The operations team provides notification of maintenance or upgrades being done, emergency outages, and day to day work. Below is a summary of the different means in use by ops.

IRC

Primary channel: #wikimedia-operations at irc.freenode.net

Use: day to day work and discussions go on here. Updates to the sysadmin log are done from here.

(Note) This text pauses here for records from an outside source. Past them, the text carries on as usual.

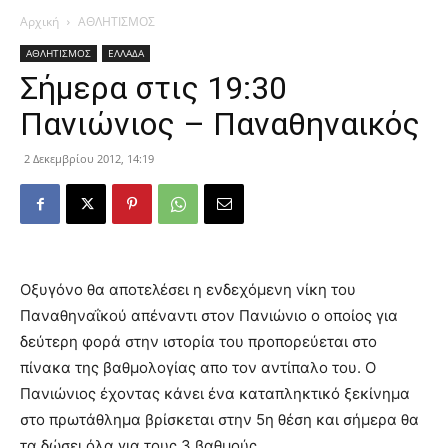
Αρχική
ΑΘΛΗΤΙΣΜΟΣ
ΑΘΛΗΤΙΣΜΟΣ
ΕΛΛΑΔΑ
Σήμερα στις 19:30
Πανιώνιος – Παναθηναικός
2 Δεκεμβρίου 2012, 14:19
Οξυγόνο θα αποτελέσει η ενδεχόμενη νίκη του
Παναθηναΐκού απέναντι στον Πανιώνιο ο οποίος για
δεύτερη φορά στην ιστορία του προπορεύεται στο
πίνακα της βαθμολογίας απο τον αντίπαλο του. Ο
Πανιώνιος έχοντας κάνει ένα καταπληκτικό ξεκίνημα
στο πρωτάθλημα βρίσκεται στην 5η θέση και σήμερα θα
τα δώσει όλα για τους 3 βαθμούς.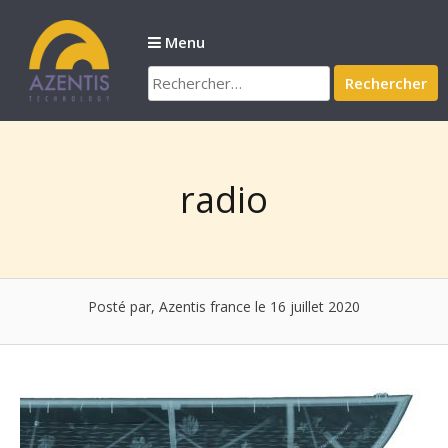
Passer
au
Menu
contenu
Rechercher :
radio
Posté par, Azentis france
le 16 juillet 2020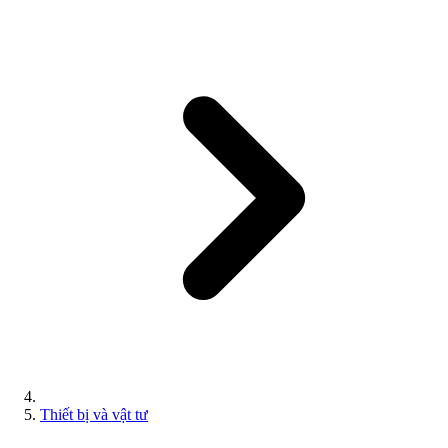
Thiết bị và vật tư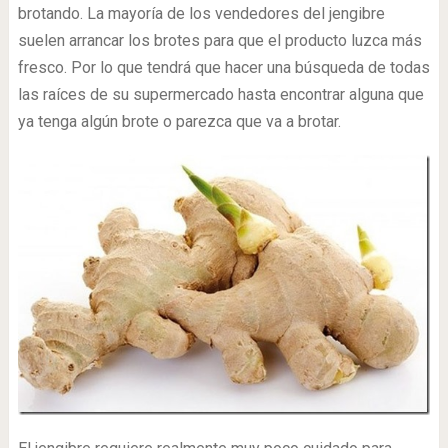
brotando. La mayoría de los vendedores del jengibre
suelen arrancar los brotes para que el producto luzca más
fresco. Por lo que tendrá que hacer una búsqueda de todas
las raíces de su supermercado hasta encontrar alguna que
ya tenga algún brote o parezca que va a brotar.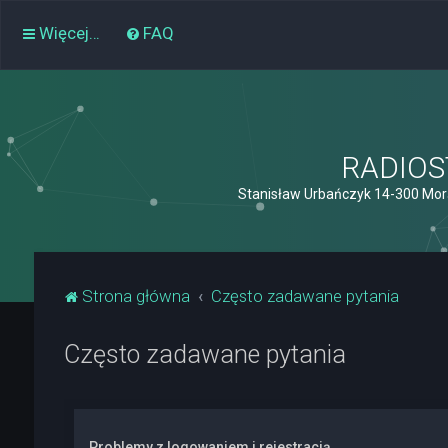
Więcej…
FAQ
RADIOST
Stanisław Urbańczyk 14-300 Mor
Strona główna
Często zadawane pytania
Często zadawane pytania
Problemy z logowaniem i rejestracją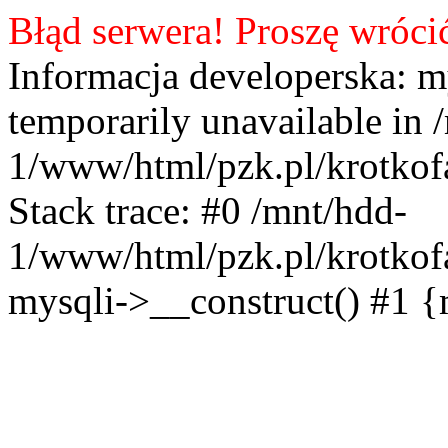
Błąd serwera! Proszę wróci
Informacja developerska: m
temporarily unavailable in 
1/www/html/pzk.pl/krotkof
Stack trace: #0 /mnt/hdd-
1/www/html/pzk.pl/krotkof
mysqli->__construct() #1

Secondary channel: #wikimedia-tech at irc.freenode.net

Use: during an outage, someone is usually monitoring and providing updates to this channel, while watching for reports of problems.

Other:

For sensitive matters that involve possible security or privacy issues, discussion is carried out elsewhere, for obvious reasons.

Server Admin Log (SAL)

Server Admin Log

Use: powercycling machines, restart of services, upgrades or configuration changes etc. are logged here. During long outages brief status updates will be provided here as well.

Twitter

Everything posted to the Server Admin Log is also posted to twitter [1], account @wikimediatech.

Wiki

Outage post-mortems are published on-wiki as incident reports.

Phabricator

When bugs involving operational issues are opened, followup will be done here (publicly available [2])

Email

There is no single public email mechanism currently in use for updates during site outages or after recovery. (Should there be, or do the above cover us?)

Gerrit

You can look at Gerrit changes and see what has been merged in ops-related projects, f.e. operations/puppet and other operations/* repositories.